Measures of Central Tendency

What values are most common or most likely?

Three ways to measure:

  • mode
  • mean
  • median

Mode

Mode: the most commonly occurring value.

  • Used when working with categorical variables.

Mean

Mean: this is what we usually think of as the “average”.

  • Denoted \(\bar{x}\).
  • Add up all of the values and divide by the number of observations (\(n\)): \[ \bar{x} = \frac{x_1 + x_2 + \dots + x_n}{n} = \sum_{i=1}^n \frac{x_i}{n} \]
  • \(x_i\) is the \(i\)th observation a
  • \(\sum_{i=1}^n\) is the sum of all observations from 1 through \(n\).
    • This is called summation notation.

Median

Median: the middle number when the data are ordered from smallest to largest.

  • If there are an odd number of observations, this will be the number in the middle:
    {1, 3, 7, 9, 9} has median 7
  • If there are an even number of observations, there will be two numbers in the middle. The median will be their average.
    {1, 2, 4, 7, 9, 9} has median \(\frac{4+7}{2}=5.5\)

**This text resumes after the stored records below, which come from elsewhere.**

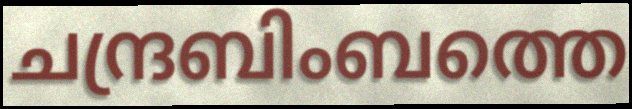
ചന്ദ്രബിംബത്തെ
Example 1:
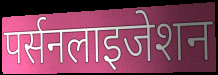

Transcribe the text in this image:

पर्सनलाइजेशन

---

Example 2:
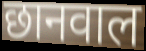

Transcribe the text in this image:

छानवाल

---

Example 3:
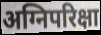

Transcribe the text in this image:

अग्निपरिक्षा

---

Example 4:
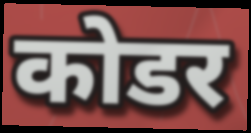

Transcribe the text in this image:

कोडर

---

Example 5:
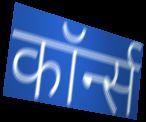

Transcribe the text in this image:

कॉर्न्स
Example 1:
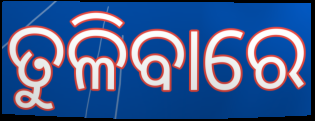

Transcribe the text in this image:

ତୁଳିବାରେ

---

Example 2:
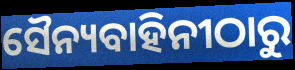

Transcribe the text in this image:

ସୈନ୍ୟବାହିନୀଠାରୁ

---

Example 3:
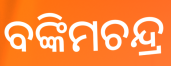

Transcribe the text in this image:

ବଙ୍କିମଚନ୍ଦ୍ର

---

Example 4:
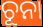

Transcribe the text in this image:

ଚୂନା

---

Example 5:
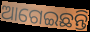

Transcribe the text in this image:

ଆଗେଇଛନ୍ତି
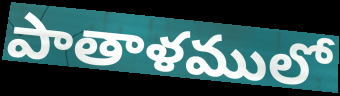
పాతాళములో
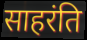
साहरंति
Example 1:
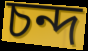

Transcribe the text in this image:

চন্দ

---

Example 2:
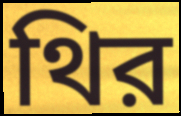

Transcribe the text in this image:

থির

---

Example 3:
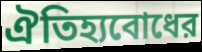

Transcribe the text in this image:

ঐতিহ্যবোধের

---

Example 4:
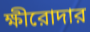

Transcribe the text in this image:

ক্ষীরোদার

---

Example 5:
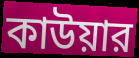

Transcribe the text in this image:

কাউয়ার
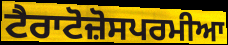
ਟੈਰਾਟੋਜ਼ੋਸਪਰਮੀਆ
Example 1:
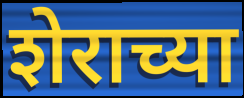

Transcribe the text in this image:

शेराच्या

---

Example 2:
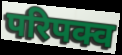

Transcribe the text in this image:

परिपक्व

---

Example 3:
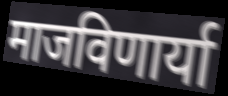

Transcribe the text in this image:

माजविणार्या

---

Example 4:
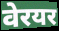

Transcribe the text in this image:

वेरयर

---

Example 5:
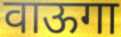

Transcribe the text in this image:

वाऊगा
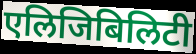
एलिजिबिलिटी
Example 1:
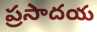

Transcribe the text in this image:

ప్రసాదయ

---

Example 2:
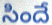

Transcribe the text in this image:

సిందే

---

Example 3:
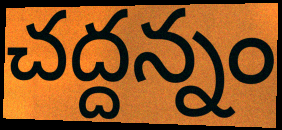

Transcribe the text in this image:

చద్దన్నం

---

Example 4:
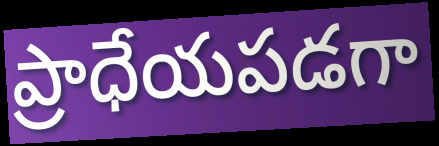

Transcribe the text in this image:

ప్రాధేయపడగా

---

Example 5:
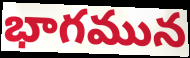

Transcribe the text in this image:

భాగమున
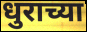
धुराच्या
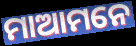
ମାଆମନେ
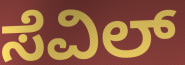
ಸೆವಿಲ್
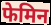
फेमिन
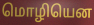
மொழியென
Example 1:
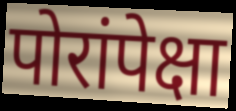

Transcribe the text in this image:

पोरांपेक्षा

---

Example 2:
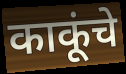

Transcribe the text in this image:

काकूंचे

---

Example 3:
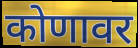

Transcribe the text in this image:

कोणावर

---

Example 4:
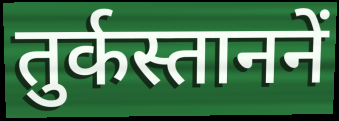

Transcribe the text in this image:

तुर्कस्ताननें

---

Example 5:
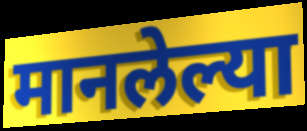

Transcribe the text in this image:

मानलेल्या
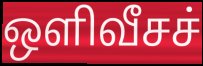
ஒளிவீசச்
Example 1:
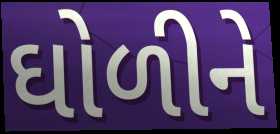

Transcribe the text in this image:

ઘોળીને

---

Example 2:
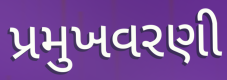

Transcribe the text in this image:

પ્રમુખવરણી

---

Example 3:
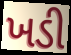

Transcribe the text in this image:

ખડી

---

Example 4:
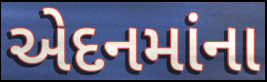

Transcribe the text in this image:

એદનમાંના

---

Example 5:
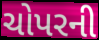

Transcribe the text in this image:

The mean is sensitive to extreme values and skew. The median is not!

\(x\): 1, 3, 7, 9, 9 \(y\): 1, 3, 7, 9, 45
\(\text{median} = 7\) \(\text{median} = 7\)
\(\bar{x} = \frac{29}{5} = 5.8\) \(\bar{y} = \frac{65}{5} = 13\)

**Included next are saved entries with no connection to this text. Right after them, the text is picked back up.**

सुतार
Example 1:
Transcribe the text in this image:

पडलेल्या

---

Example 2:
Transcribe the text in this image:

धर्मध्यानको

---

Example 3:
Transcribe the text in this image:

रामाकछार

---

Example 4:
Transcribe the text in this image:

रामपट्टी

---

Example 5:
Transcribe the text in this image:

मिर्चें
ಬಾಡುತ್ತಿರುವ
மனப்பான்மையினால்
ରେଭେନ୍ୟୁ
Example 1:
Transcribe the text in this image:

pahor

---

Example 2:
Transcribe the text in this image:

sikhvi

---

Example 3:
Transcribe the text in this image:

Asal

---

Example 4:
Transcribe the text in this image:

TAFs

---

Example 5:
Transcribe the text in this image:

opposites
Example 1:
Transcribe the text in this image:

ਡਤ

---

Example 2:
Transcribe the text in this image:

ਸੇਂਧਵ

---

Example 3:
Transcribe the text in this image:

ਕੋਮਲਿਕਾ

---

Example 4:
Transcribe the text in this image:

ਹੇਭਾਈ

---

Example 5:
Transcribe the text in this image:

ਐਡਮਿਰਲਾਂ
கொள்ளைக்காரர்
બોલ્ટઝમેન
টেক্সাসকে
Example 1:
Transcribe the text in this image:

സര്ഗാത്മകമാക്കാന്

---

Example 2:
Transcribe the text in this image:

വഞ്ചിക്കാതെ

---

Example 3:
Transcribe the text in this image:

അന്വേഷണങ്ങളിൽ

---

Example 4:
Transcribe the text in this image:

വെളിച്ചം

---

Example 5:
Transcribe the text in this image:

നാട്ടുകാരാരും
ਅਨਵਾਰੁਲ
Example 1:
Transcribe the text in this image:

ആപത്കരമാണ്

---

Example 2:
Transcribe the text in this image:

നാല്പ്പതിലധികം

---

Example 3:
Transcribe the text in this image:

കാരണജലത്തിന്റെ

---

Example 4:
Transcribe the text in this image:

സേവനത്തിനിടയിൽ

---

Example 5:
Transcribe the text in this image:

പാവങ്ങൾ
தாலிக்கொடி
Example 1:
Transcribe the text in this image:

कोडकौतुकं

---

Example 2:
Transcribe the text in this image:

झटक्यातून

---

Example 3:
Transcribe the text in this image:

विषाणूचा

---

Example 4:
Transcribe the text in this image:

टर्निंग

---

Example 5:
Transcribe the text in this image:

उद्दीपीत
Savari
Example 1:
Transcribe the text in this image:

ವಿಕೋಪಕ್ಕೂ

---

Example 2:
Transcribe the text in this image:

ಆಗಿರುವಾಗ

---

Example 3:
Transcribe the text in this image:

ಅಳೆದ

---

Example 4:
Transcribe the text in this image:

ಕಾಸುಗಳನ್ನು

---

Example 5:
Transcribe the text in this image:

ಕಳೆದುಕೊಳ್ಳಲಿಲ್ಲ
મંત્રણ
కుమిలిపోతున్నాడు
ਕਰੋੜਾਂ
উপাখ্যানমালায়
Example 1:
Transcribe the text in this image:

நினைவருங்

Changing that 9 out for a 45 changes the mean a lot! But the median is 7 for both \(x\) and \(y\).

Because the median is not affected by extreme observations or skew, we say it is a resistant measure or that it is robust.

Which measure should we use?

  • Mean: symmetric, numeric data
  • Median: skewed, numeric data
  • Mode: categorical data

Note: If the mean and median are roughly equal, it is reasonable to assume the distribution is roughly symmetric.